Guarda el fondo de emergencia en una cuenta distinta de la que usas para el gasto diario. Si el dinero está en la misma cuenta, acabarás recurriendo a él para gastos corrientes. Tenerlo en un banco distinto al de la nómina y no llevar encima la tarjeta de esa cuenta lo deja en un estado del que no puedes sacarlo por un impulso. Solo con separar las cuentas, gestionar el dinero resulta mucho más sencillo.

Aprovechar los ingresos extraordinarios

Cuando recibas una paga extra, una devolución de impuestos o el importe de la venta de cosas que no usas, destinar una parte al fondo de emergencia funciona bien.
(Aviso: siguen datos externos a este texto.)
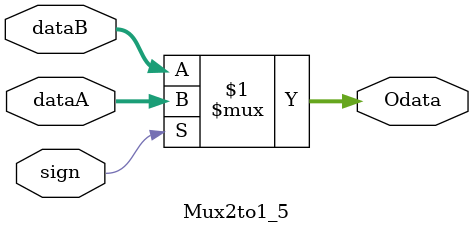
<source format=v>
module Mux2to1_5(
    // 输入信号
    input [4:0] dataA,  // 5 位输入信号 A
    input [4:0] dataB,  // 5 位输入信号 B
    input sign,          // 选择信号（1 或 0）

    // 输出信号
    output wire [4:0] Odata  // 5 位输出信号
);

// 根据选择信号 sign 选择输出数据
// 如果 sign 为 1，则输出 dataA；否则输出 dataB
assign Odata = sign ? dataA : dataB;

endmodule

</source>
No hace falta ahorrar el importe completo, pero fijar una regla como asignar el 50 % al fondo de emergencia lo hace eficaz. Tratar los ingresos extraordinarios como dinero que nunca existió permite acelerar el ahorro sin elevar tu nivel de vida.

Dónde guardar el fondo de emergencia

La liquidez es la máxima prioridad

Lo más importante en un fondo de emergencia es poder retirarlo de inmediato cuando hace falta. Lo que fluctúa de precio, como las acciones o los fondos de inversión, no es adecuado. Los depósitos a plazo sí se pueden cancelar antes del vencimiento, pero el trámite añade un paso más en la oficina o en la pantalla, y eso juega en tu contra cuando hay prisa. La cuenta corriente es la opción estándar. Guardar el dinero donde puedas sacarlo el mismo día desde un cajero o con la banca en línea es la mejora que conviene hacer.

Respuesta a la inflación

Cuando el interés de la cuenta corriente no sigue el ritmo de la subida de precios, el valor real del dinero se erosiona solo por estar ahí. Sin embargo, la finalidad del fondo de emergencia no es aumentar el patrimonio, sino servir de red de seguridad cuando algo va mal. Prioriza la liquidez y la seguridad por encima del rendimiento. Si quieres hacer crecer tu patrimonio, lo correcto es reservar el dinero de inversión aparte del fondo de emergencia.

Cuándo usar el fondo de emergencia

El fondo de emergencia es para verdaderas emergencias. Las compras impulsivas en rebajas o los gastos de viaje no son emergencias. Son situaciones apropiadas la pérdida del empleo o una reducción importante de ingresos, los gastos médicos imprevistos, las reparaciones urgentes de la vivienda, el coste de arreglar una avería del coche y la respuesta a una emergencia familiar. Para los gastos que no encajan en estas categorías, recurrir a otra partida del presupuesto da mejor resultado.

Después de usar el fondo de emergencia, procura reponerlo cuanto antes hasta su nivel original. Hasta que esté restablecido por completo, prioriza reconstruir el fondo antes que otros ahorros o inversiones. Contener el gasto innecesario hasta que la red de seguridad vuelva a estar en su sitio también cuenta.

Puntos clave de este artículo

  • Conocer los pasos concretos para establecer el objetivo de ahorro
  • Dominar los consejos sobre cómo ahorrar para el fondo de emergencia
  • Incorporar en tu día a día dónde guardar el fondo de emergencia
  • Tres meses de gastos como línea base

Resumen: construir una base de tranquilidad

El fondo de emergencia es a la vez una red de seguridad económica y una base de tranquilidad. Alcanzar el objetivo lleva tiempo, pero con aportaciones mensuales constantes se llega. No hace falta aspirar a la perfección. Si tres meses de gastos te parecen lejanos, pon como punto de paso un mes y empieza hoy con el ahorro anticipado. Un pequeño paso ahora se convierte en una gran tranquilidad después.